Dr. David Heber, director of the Center for Human Nutrition at UCLA, said his research found that men who consumed 6 ounces a day of tomato and vegetable juice had a 40 percent lower rate of prostate gland cancer.

Tomatoes contain lycopene, an antioxidant, and processed tomatoes contain loads of lycopene, Heber said. Antioxidants search the body for roaming oxygen molecules known as free radicals suspected of triggering cancer.

“Tomatoes make lycopene to protect themselves from the sun. The more you grow them in hot weather, the more lycopene they produce and the redder they get,” Heber said.

And the more tomatoes are boiled down, the more lycopene there is, he said.

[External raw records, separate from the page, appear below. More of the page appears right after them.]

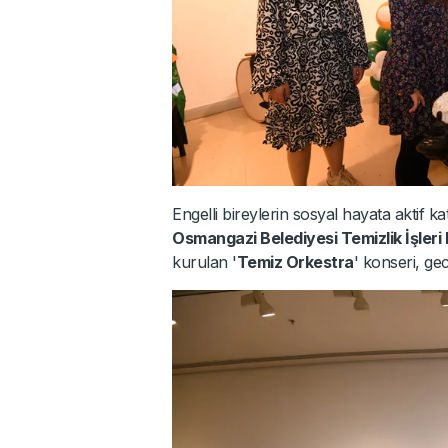
Engelli bireylerin sosyal hayata aktif 
Osmangazi Belediyesi Temizlik İşler
kurulan '
Temiz Orkestra
' konseri, ge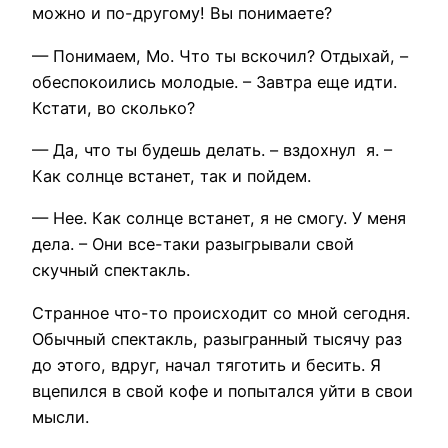
можно и по-другому! Вы понимаете?
— Понимаем, Мо. Что ты вскочил? Отдыхай, –
обеспокоились молодые. – Завтра еще идти.
Кстати, во сколько?
— Да, что ты будешь делать. – вздохнул я. –
Как солнце встанет, так и пойдем.
— Нее. Как солнце встанет, я не смогу. У меня
дела. – Они все-таки разыгрывали свой
скучный спектакль.
Странное что-то происходит со мной сегодня.
Обычный спектакль, разыгранный тысячу раз
до этого, вдруг, начал тяготить и бесить. Я
вцепился в свой кофе и попытался уйти в свои
мысли.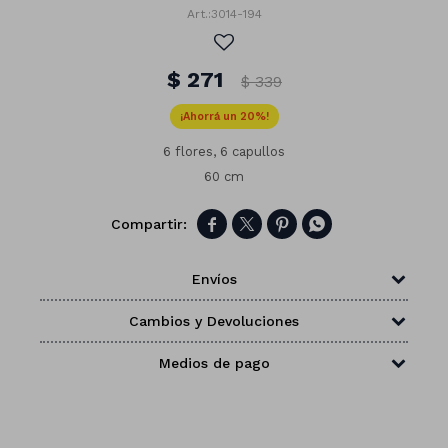
3014-194
$
271
$
339
20
6 flores, 6 capullos
60 cm




Envíos
Cambios y Devoluciones
Números
Medios de pago
Con forma
Vasos
Clásicas
Platos
Matte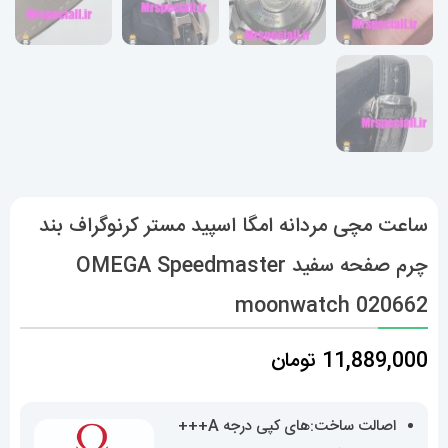
ساعت مچی مردانه امگا اسپید مستر کرنوگراف بند
چرم صفحه سفید OMEGA Speedmaster
moonwatch 020662
11,889,000
تومان
اصالت ساخت:های کپی درجه A+++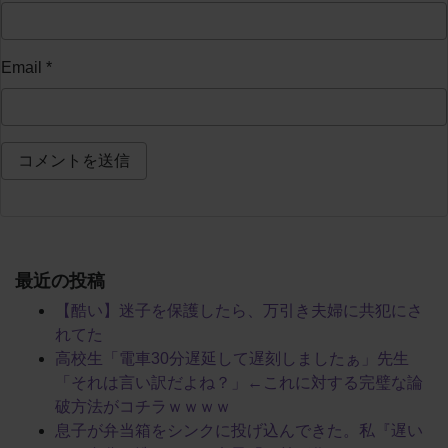
Email
*
最近の投稿
【酷い】迷子を保護したら、万引き夫婦に共犯にさ
れてた
高校生「電車30分遅延して遅刻しましたぁ」先生
「それは言い訳だよね？」←これに対する完璧な論
破方法がコチラｗｗｗｗ
息子が弁当箱をシンクに投げ込んできた。私『遅い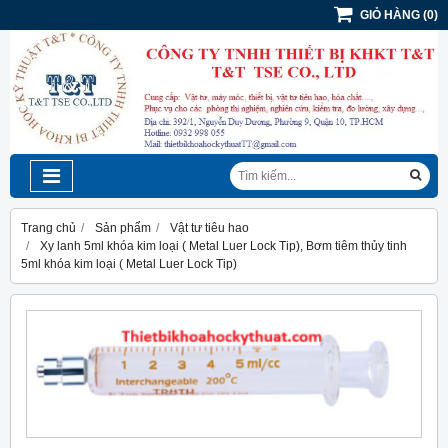
GIỎ HÀNG
(
0
)
Trang chủ
Sản phẩm
Vật tư tiêu hao
Xy lanh 5ml khóa kim loại ( Metal Luer Lock Tip), Bơm tiêm thủy tinh
5ml khóa kim loại ( Metal Luer Lock Tip)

“We recommend that consumers get five servings of tomatoes a week,” Heber said. “You have different sauces, ketchup, tomato soup and juices. I advise people to use a variety of things so they don’t get bored.”

Some of Heber’s patients take his advice by drinking a glass of tomato juice each day.

A 1995 Harvard study followed the eating habits of 47,000 men for six years and found that those who ate at least 10 weekly servings of tomato-based foods were up to 45 percent less likely to develop prostate cancer.

A recently released Harvard Medical School summary of 72 studies takes tomato power a step further, finding that lycopene seems to shrink prostate tumors.

The tomato has long been misunderstood. It was classified as a fruit until the U.S. Supreme Court intervened in 1898 and declared it a vegetable.